Aim of the task: Find the lines of the records in which the word "page" appears and report how many there are, as a number alone.

Dataset entries:
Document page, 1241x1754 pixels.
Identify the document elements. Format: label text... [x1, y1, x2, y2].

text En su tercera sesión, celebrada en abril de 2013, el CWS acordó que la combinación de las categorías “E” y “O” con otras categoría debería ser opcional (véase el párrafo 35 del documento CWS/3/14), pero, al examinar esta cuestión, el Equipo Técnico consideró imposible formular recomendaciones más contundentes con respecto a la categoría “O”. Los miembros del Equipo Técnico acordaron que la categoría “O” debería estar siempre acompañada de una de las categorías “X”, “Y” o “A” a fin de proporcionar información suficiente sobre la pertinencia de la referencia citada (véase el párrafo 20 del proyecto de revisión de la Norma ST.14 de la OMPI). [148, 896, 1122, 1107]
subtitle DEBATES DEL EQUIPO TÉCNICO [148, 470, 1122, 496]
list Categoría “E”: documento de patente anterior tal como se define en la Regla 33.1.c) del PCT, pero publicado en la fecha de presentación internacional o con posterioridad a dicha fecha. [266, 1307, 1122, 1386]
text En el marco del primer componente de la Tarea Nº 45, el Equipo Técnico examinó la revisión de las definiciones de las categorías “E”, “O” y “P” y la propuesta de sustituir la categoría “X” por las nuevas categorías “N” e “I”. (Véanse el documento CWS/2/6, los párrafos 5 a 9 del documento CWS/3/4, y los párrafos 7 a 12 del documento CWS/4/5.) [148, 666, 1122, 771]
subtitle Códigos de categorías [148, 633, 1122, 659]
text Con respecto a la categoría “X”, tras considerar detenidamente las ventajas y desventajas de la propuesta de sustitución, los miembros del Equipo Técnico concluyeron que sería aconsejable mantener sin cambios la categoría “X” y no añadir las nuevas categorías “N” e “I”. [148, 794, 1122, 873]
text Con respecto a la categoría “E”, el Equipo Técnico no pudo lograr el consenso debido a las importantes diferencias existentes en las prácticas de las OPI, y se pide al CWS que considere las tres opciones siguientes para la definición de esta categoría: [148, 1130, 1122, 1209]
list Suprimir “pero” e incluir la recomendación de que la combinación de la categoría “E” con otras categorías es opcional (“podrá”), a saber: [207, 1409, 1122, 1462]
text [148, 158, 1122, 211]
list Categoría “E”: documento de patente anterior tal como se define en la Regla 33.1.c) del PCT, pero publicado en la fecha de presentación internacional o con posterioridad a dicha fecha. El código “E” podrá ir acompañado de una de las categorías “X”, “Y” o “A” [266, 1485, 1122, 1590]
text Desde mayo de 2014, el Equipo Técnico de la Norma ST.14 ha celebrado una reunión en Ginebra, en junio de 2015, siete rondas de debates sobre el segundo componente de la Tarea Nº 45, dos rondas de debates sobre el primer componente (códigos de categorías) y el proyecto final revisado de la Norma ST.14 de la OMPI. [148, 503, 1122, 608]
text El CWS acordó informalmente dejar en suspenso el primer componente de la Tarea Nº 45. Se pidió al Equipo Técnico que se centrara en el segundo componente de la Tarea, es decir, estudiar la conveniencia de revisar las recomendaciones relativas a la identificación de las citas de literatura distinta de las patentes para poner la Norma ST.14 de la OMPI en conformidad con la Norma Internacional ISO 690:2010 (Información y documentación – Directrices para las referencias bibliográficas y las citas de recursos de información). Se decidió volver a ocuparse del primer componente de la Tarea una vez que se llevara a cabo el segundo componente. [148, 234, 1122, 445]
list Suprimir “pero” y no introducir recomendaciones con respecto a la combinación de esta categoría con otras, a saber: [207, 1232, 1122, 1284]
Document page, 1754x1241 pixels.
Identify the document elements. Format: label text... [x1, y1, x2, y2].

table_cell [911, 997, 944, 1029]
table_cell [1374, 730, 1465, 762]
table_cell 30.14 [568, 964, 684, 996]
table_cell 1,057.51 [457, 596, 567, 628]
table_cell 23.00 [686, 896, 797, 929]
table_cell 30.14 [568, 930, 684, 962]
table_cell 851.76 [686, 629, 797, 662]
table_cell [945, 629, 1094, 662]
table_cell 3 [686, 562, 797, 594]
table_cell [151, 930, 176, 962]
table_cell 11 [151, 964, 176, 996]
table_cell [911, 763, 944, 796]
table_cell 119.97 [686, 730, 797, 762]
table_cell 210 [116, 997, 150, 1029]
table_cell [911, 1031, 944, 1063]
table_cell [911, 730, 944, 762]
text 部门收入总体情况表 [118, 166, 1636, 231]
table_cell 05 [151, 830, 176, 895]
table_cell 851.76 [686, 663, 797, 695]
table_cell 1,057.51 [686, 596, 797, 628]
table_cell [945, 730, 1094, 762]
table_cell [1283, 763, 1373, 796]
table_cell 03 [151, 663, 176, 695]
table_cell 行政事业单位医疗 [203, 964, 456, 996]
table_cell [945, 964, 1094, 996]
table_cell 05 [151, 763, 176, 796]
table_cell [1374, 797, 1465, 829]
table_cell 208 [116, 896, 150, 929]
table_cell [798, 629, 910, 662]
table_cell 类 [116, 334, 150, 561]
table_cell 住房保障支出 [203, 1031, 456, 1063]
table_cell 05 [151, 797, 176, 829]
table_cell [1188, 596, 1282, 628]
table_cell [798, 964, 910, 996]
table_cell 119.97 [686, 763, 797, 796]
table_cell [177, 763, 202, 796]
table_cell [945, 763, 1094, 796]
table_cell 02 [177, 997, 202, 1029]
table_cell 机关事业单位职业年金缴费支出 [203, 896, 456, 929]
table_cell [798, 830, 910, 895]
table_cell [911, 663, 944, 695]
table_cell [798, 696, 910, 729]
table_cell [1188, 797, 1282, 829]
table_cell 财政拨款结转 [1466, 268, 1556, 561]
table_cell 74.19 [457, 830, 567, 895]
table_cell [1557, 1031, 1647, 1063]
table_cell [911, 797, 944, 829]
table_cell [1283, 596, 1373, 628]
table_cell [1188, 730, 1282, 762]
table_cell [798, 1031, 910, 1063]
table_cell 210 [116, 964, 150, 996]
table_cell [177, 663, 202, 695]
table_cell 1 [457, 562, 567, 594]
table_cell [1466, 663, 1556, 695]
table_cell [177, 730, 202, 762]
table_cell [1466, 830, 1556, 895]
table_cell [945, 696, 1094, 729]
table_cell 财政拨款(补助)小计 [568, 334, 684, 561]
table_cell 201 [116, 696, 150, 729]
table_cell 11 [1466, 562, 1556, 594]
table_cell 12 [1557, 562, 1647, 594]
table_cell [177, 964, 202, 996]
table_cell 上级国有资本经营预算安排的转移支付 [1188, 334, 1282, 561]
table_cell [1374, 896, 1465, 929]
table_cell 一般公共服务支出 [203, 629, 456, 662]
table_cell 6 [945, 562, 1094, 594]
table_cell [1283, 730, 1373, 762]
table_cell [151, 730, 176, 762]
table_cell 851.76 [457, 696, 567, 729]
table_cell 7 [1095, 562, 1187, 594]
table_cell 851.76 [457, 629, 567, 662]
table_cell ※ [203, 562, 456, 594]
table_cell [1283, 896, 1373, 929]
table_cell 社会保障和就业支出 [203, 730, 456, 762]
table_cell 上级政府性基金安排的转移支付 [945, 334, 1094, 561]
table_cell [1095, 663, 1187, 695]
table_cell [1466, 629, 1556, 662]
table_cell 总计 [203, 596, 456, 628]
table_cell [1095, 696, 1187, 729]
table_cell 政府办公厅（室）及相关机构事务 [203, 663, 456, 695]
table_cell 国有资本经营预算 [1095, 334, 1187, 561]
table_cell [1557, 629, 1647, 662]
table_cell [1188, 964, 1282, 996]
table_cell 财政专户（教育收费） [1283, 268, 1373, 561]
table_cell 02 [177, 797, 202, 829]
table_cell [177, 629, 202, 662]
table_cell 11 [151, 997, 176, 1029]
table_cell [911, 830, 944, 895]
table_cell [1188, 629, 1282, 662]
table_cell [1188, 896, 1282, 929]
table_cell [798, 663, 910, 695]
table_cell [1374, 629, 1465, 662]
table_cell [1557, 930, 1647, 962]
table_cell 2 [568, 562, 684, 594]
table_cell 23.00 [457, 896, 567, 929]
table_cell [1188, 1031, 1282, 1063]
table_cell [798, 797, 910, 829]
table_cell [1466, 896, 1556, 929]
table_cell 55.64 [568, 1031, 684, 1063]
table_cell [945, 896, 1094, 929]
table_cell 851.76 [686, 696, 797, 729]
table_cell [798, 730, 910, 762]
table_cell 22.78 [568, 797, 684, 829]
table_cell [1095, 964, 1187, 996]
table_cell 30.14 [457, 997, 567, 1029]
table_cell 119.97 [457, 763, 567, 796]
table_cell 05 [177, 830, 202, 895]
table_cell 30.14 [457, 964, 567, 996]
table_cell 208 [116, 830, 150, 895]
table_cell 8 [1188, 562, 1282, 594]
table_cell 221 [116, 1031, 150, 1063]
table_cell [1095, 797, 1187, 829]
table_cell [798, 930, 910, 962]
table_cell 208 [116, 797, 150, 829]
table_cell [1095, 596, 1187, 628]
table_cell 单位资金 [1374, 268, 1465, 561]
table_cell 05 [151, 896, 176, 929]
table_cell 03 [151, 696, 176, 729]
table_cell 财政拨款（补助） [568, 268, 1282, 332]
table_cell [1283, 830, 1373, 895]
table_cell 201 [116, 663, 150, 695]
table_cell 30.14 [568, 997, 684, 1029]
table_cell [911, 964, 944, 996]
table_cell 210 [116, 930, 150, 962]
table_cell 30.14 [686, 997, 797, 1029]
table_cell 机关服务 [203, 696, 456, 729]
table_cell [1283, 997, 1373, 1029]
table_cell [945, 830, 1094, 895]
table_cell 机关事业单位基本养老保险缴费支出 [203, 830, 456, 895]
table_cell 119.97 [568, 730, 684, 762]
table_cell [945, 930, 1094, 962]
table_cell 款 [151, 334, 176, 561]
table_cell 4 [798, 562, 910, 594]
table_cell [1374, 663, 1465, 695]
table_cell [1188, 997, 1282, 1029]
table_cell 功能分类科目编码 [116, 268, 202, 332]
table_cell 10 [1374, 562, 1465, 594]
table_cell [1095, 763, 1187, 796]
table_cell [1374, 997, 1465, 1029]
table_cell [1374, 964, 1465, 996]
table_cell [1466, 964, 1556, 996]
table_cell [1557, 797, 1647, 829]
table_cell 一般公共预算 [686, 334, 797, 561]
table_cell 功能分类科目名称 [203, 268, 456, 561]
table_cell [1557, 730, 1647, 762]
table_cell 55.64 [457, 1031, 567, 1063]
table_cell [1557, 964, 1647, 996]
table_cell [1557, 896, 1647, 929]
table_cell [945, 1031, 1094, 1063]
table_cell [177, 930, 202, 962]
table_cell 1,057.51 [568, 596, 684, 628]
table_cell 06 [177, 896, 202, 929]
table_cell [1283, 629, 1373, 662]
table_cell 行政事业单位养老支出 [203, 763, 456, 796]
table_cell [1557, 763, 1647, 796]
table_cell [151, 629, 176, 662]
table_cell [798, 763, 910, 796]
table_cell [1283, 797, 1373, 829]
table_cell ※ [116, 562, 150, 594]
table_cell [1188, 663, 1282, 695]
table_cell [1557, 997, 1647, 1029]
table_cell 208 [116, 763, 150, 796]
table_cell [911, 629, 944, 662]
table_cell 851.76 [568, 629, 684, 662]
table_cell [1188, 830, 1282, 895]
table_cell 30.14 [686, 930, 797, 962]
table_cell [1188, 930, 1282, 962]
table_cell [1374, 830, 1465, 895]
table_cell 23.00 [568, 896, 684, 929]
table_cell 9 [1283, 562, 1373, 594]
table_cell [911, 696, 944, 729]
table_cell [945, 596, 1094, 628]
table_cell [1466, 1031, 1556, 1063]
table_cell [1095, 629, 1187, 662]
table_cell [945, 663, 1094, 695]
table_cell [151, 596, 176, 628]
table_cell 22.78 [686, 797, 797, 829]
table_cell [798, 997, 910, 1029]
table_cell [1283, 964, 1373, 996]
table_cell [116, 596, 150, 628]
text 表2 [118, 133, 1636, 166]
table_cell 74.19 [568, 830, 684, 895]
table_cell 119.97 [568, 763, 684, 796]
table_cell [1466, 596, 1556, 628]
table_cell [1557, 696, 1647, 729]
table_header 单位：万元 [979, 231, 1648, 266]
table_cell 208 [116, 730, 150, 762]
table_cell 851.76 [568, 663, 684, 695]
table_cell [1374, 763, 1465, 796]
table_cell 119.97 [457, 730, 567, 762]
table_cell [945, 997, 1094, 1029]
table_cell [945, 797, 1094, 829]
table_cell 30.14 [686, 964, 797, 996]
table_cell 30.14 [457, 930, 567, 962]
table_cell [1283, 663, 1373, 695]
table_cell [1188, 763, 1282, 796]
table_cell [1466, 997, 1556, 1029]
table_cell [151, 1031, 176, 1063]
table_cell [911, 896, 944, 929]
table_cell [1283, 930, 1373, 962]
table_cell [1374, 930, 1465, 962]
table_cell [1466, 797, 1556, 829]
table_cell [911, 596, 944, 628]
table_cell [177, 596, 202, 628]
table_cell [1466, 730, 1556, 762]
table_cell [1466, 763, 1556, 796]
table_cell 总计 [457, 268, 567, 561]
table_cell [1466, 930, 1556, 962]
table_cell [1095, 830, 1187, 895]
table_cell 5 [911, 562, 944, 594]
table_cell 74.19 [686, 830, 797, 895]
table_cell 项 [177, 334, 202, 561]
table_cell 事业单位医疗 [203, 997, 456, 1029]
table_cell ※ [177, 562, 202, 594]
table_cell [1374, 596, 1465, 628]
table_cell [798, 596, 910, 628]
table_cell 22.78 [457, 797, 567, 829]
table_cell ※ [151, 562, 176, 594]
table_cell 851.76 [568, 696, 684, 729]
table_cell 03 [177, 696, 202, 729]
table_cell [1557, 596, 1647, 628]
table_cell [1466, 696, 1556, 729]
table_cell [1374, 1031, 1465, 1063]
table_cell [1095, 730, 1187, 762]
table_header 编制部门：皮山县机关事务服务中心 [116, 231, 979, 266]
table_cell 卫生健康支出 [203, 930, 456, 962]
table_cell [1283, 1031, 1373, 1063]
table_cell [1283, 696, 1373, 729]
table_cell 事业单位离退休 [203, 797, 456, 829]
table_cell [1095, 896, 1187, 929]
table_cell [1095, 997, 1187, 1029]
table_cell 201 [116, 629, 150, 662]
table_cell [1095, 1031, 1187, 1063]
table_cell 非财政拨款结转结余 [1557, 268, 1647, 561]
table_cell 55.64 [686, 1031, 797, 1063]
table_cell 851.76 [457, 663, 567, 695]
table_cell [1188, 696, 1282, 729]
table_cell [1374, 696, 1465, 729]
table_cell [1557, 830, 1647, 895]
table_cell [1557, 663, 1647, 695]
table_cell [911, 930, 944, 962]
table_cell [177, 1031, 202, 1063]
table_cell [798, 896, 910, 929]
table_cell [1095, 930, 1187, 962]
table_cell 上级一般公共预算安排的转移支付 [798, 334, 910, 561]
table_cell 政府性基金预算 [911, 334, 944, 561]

Solution to this problem: 2